Astrology, Spirituality & Alternative Healing
In reply to the discussion: June's Starself Astrology Newsletter - Astrology and Predictions [View all]magical thyme
(14,881 posts)"This is a very complex subject. HOWEVER, I do not believe Saturn is going to give you a break as long as there is so much resentment present."
I was focused on the wrong resentment, the one about my job and being first scammed and now strong-armed into working night shift.
It is another resentment; deeper, lifelong. All my life, my mother and my sisters plotted to take from me whatever the universe provided. It was always "unfair," no matter whether it really was luck or was the result of hard work. I remember key moments: when I won a trip to Greece in the church bazaar. I was 14, so too young to travel there alone. But another church member offered $800 for it -- a nice opportunity for me to learn about saving and investing, sharing, etc. My mother forced me to give it to my eldest sister to "save" her marriage. As if 1. her marriage was my responsibility and 2. a vacation would fix marriage to an abusive alcoholic. As if that wasn't bad enough, she never used the trip anyway. So they took away my gift from the universe and literally threw it out.
Of course, at 16-17, my beautiful horse who turned out to be an "indian gift" that they ultimately killed through their stupidity.

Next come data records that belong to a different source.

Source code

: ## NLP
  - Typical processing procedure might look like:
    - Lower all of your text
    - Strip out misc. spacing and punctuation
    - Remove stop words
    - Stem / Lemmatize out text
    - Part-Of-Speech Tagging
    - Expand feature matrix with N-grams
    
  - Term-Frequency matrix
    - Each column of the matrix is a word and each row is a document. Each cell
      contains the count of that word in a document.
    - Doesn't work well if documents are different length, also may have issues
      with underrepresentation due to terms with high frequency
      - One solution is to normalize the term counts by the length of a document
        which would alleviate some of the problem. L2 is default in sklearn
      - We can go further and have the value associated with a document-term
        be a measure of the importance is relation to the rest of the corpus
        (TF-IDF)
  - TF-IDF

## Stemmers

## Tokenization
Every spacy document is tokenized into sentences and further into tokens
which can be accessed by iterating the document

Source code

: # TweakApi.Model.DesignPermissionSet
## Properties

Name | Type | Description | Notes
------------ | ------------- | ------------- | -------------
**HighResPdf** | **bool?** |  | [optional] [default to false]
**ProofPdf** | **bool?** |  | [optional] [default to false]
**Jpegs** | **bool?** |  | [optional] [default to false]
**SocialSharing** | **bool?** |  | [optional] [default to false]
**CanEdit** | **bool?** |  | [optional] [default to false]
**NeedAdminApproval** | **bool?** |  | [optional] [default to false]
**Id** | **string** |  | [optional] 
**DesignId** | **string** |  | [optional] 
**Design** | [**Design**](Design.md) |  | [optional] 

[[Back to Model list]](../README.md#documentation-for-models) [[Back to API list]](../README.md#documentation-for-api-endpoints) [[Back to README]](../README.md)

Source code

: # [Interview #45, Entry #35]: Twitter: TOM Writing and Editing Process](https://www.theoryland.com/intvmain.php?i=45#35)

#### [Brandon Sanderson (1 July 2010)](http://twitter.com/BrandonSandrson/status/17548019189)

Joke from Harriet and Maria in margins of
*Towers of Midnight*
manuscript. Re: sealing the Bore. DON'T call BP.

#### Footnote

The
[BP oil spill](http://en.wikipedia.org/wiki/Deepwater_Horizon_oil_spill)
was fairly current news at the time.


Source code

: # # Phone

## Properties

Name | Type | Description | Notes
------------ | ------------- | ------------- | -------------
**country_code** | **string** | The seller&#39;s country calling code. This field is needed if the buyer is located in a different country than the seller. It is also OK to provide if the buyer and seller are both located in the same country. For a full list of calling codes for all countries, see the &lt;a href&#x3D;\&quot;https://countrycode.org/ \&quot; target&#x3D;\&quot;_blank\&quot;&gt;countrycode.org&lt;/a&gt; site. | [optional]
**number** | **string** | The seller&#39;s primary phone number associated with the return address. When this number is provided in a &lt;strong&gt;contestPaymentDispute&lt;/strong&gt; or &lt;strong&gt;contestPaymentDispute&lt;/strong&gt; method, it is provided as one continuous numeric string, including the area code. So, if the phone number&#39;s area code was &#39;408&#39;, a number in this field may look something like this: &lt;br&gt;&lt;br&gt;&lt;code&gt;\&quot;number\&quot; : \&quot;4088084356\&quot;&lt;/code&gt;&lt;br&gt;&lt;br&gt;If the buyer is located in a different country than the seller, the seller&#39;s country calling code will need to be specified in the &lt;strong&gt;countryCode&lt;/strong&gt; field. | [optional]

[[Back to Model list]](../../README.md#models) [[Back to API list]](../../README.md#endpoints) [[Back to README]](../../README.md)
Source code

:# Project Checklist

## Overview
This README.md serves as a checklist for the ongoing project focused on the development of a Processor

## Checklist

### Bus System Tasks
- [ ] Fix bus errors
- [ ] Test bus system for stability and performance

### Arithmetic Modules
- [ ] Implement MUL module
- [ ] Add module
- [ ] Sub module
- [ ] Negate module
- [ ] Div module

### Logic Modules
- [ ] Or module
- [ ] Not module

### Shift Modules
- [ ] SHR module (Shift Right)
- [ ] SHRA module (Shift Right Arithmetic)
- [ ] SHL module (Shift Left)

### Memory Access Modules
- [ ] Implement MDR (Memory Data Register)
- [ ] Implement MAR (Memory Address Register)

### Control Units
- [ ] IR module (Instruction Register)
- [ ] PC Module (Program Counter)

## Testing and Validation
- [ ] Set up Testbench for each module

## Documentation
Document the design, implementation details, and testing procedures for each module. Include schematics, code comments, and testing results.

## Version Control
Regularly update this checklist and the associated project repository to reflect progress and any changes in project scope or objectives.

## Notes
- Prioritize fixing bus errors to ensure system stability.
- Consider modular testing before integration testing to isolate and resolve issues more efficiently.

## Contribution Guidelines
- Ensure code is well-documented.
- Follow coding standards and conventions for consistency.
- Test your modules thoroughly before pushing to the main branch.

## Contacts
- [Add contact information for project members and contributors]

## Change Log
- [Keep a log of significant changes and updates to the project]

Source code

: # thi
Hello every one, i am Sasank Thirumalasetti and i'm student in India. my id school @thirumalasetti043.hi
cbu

At 18, the Christmas coat that my mother took back, sending me back to college at 25 below with a thin, outgrown jacket. The coat was the only time my father tried to stand against my mother. They fought, screaming and yelling, from 9am until the middle of the night. And then didn't speak for the next week. But he still relented.
Every time my 2 sisters and I played monopoly, they would end up ganging up on me. They didn't care which of them won, as long as I lost. They were taught to hate me, they were taught that it was unfair. My middle sister knows, but still cannot stop her greed and her need to take what is rightfully mine when push comes to shove. Over the past year, I have sensed their plotting against me again. My eldest sister didn't realize that she left clues everywhere. It was almost funny when she recently confessed to me that they were in contact after she'd told me they were not, because she'd slipped so many times.
These are just some of the memorable moments, but they represent a theme that ran through our relationship. Eldest sister was mother's favorite. Middle sister was father's favorite. I was the illegal abortion that was interrupted.
That is the resentment; that no matter what I did, they abandoned me, all of them, over and over. I begged, I pleaded, but to no avail. Now it is replaying. I have been thrifty and careful, lived within my means, and am hanging by a thread. They lived profligate lives by borrowing and are going down. We've been through this scenario before, and I am sick of it.
Once again, my father has a choice to either include me or abandon me. To help me as well as them, or to give them everything and leave me to drown. This time, though, it really is his last chance to be a man.
This is the resentment that I carry. That when push comes to shove, I have always been the one thrown overboard. Until I simply started jumping overboard and trying to survive alone among the sharks.